#### Job:
An exact copy of all the data below is needed, without its pictures.
--- --- ---
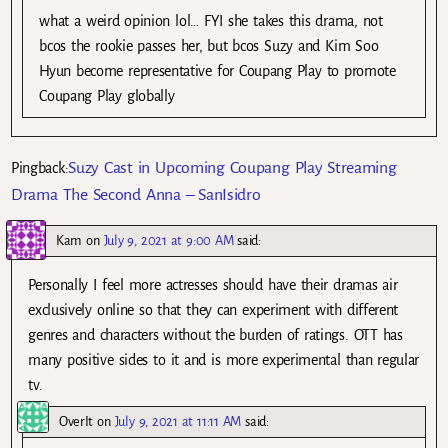
what a weird opinion lol… FYI she takes this drama, not
bcos the rookie passes her, but bcos Suzy and Kim Soo
Hyun become representative for Coupang Play to promote
Coupang Play globally
Suzy Cast in Upcoming Coupang Play Streaming
Pingback:
Drama The Second Anna – SanIsidro
Kam
on
July 9, 2021 at 9:00 AM
said:
Personally I feel more actresses should have their dramas air
exclusively online so that they can experiment with different
genres and characters without the burden of ratings. OTT has
many positive sides to it and is more experimental than regular
tv.
OverIt
on
July 9, 2021 at 11:11 AM
said:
--- --- ---
#### Response box:
what a weird opinion lol… FYI she takes this drama, not
bcos the rookie passes her, but bcos Suzy and Kim Soo
Hyun become representative for Coupang Play to promote
Coupang Play globally
Suzy Cast in Upcoming Coupang Play Streaming
Pingback:
Drama The Second Anna – SanIsidro
Kam
on
July 9, 2021 at 9:00 AM
said:
Personally I feel more actresses should have their dramas air
exclusively online so that they can experiment with different
genres and characters without the burden of ratings. OTT has
many positive sides to it and is more experimental than regular
tv.
OverIt
on
July 9, 2021 at 11:11 AM
said:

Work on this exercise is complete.